U.S. Calls Airstrikes on al-Shabaab in Somalia
A U.S. military airstrike recently targeted the al-Qaeda-linked al-Shabaab terrorist group in southern Somalia, killing five jihadists and wounding two others, reveals the Pentagon.
Ugandan troops, backed by a very small contingent of U.S. military advisers, raided an illegal taxation checkpoint in rural southern Somalia, west of the country’s capital Mogadishu, NBC News learned from Capt. Jeff Davis, a Pentagon spokesperson.
The U.S. military’s mission was to advise and assist, noted Davis.
American troops have been supporting their Somali counterparts and their allies in their fight against al-Shabaab for a few years.
In early March, U.S. manned and unmanned aircraft bombed an al-Shabaab training camp in Somalia, killing over 150 jihadists.
Up to 20 members of al-Shabaab, also spelled al Shabab, attacked the Ugandan troops during the recent raid.
In response, the U.S. military called in a “defensive” airstrike.
Although U.S. ground forces were “nearby” at the time of raid, they did not open fire on al-Shabaab or vice versa.
NBC News quoted an unnamed defense official as saying that an MQ-9 Predator drone that was flying at the time and capable of providing a quick response carried out the strike.
An estimated 50 American service members are currently deployed to al-Shabaab’s home country in support of the African Union Mission in Somalia (AMISON).
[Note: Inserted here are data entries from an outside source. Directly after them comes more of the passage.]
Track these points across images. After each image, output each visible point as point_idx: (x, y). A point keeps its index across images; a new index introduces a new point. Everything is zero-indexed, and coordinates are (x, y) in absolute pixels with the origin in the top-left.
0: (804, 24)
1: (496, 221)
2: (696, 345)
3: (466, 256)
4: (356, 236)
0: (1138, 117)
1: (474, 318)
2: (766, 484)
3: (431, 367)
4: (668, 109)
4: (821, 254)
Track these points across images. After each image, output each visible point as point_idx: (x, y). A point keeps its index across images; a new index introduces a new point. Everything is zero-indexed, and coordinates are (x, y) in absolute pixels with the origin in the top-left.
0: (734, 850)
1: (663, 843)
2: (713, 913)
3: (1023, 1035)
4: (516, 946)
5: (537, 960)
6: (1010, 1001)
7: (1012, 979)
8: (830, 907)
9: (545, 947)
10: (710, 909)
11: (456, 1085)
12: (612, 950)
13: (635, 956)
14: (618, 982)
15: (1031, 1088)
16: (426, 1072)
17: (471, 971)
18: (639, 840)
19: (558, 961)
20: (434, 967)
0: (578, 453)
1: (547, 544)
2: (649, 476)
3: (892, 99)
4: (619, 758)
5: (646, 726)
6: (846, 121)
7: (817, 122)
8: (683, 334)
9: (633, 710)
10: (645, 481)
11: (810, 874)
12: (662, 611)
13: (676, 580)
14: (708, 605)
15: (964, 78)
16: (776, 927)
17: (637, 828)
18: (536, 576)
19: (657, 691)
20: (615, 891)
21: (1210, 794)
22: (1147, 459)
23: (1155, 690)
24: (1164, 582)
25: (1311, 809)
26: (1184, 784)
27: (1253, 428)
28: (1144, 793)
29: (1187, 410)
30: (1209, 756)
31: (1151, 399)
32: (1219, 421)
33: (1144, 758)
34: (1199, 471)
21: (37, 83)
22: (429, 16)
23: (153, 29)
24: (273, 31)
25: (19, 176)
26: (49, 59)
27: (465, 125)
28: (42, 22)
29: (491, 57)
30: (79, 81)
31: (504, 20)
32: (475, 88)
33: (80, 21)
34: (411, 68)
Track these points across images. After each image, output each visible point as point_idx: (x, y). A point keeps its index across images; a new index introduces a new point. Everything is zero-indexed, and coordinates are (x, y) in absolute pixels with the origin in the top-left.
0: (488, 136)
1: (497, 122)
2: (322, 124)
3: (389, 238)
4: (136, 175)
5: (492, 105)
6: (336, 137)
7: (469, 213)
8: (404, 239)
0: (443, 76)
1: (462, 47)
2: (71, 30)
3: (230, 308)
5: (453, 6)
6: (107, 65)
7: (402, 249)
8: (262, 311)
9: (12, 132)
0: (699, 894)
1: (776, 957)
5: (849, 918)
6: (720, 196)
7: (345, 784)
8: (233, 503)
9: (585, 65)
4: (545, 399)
“This is the second kinetic incident with the U.S. in Somalia this week,” reports NBC News. “The first incident occurred on Tuesday when a small group of U.S. military supported a Somali military mission against a group of al Shabab militants.”
Prompted by intelligence that the jihadist group was planning to attack a nearby AMISON compound, the U.S. military supplied helicopters as well as advise and assist for Tuesday’s mission.
Al-Shabaab has pledged allegiance to Islamic State (ISIS/ISIL) rival al-Qaeda.
However, Reuters reported in October 2013 that “a senior al Shabaab commander and about 20 of his followers have pledged allegiance to Islamic State, the first move of its kind to emerge in the Somali militant group.”
The commander was identified as Abdiqadir Mumin from the Puntland region of Somalia.
Mumin is now leading a growing pro-ISIS group in Somalia, notes Voice of America (VOA).
Nevertheless, ISIS jihadists have been engaged in turf battles with al-Shabaab in Somalia.
Land battles between the two groups and pressure from the Kenyan military, backed by Somali troops, appear to be pushing al-Shabaab into from Somalia into neighboring Kenya.
Abdi Hassan Hussein, the former Director of the U.S.-backed Puntland Intelligence Agency (PIA) has reportedly warned that the number of pro-ISIS jihadists in Somalia has grown.
The number of pro-ISIS militants in Somalia has increased from 20-30 men when it was founded in October 2015 to between 100-150 now.
“They have graduated their first units and they have received their military supplies,” said Hussein.
“They received military supplies from Yemen – weapons, uniform, ISIS sent trainers who inspected their bases, and they have started sending financial support,” he added. “The weapons’ shipment was delivered by sea from Mukallah city in Hadramouth, it has arrived from the Red Sea coast of Somalia in February and March this year.”